C Programming - Pointers - Discussion

but x[i]=*(x+i),then how is x[5]=*(x+0) ???

I did't get how '\0' is at the first position ?

if x[5] is '/0' then how 'A' will be replaced by '/o'.

Please give clear explanation.

@sonalia;'\0' means null value. So it does not print anything.

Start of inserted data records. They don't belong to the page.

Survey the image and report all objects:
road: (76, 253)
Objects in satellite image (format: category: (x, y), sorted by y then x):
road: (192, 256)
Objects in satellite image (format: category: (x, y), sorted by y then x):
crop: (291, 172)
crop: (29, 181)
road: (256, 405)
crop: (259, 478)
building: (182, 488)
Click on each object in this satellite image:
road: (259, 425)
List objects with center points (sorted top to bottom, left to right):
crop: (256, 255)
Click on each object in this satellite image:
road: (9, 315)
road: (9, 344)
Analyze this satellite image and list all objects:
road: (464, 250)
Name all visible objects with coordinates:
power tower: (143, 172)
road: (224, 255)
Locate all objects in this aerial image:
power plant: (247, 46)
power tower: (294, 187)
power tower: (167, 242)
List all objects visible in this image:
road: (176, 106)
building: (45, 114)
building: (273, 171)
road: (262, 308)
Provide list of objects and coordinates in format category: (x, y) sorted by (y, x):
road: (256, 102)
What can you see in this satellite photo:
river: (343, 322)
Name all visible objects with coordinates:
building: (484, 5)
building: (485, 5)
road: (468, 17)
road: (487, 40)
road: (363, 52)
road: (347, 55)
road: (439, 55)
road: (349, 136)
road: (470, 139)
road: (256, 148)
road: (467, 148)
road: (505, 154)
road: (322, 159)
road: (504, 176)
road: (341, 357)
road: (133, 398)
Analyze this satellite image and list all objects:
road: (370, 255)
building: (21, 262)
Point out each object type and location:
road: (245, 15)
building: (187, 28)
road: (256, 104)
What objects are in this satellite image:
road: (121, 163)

Not getting following statement.

x[5] contains '/0', so 'A' will replaced by '/0'

How?

Rajesh's explanation is 100% relevant and correct.Thanks buddy.

n=strlen(x);
gives n=5
*x=x[5]; can be written as *(x+0)=x[5]
and
x[5] contains '/0' so 'A' will replcd by '/0' since

Now our string will be like this:
x[0]='\0'
x[1]='l'
x[2]='i'
x[3]='c'
x[4]='e'
x[5]='\0'

Now look carefully :-

string become x[]={'\0','l','i','c','e','\0'};
for loop will be execute 6 times from i=0 to i=5

1st : at first position it find end char ('\0') so it will print nothing and x is incremented by 1 byte
2nd : x => l so it will print rest of string "lice" ,x++
3rd: x=>i so print "ice" and x++
4th: x=> c so print "ce" and x++
5th: x=> e so print "e" and x++
6th:x=> '\0' so nothing will be printed
at last printf("%s",x) will print nothing bz x =>'\0'
so result will be => lice ice ce e

n=strlen(x);
gives n=5
*x=x[5]; can be written as *(x+0)=x[5]
and
x[5] contains '/0' so 'A' will replcd by '/0' since

Now our string will be like this:
x[0]='\0'
x[1]='l'
x[2]='i'
x[3]='c'
x[4]='e'
x[5]='\0'

So in 1st iteration i print \0lice
2nd : ice
3rd : ce
4th : e
5th : \0
i.e lice ice ce e

n=strlen(x);gives n=5
*x=x[5]; can be written as *(x+0)=x[5] and x[5] contains
'/0' so 'A' will be replaced by '/0' since
x[0] contains 'A'
x[1] contains 'l'
x[2] contains 'i'
x[3] contains 'c'
x[4] contains 'e'
x[5] contains '/0'

Given answer is right.

Because *a=a[n]....it assigns a null character at starting of string. So in first printf nothing will print then pointer moves ahead one by one. Hence the output.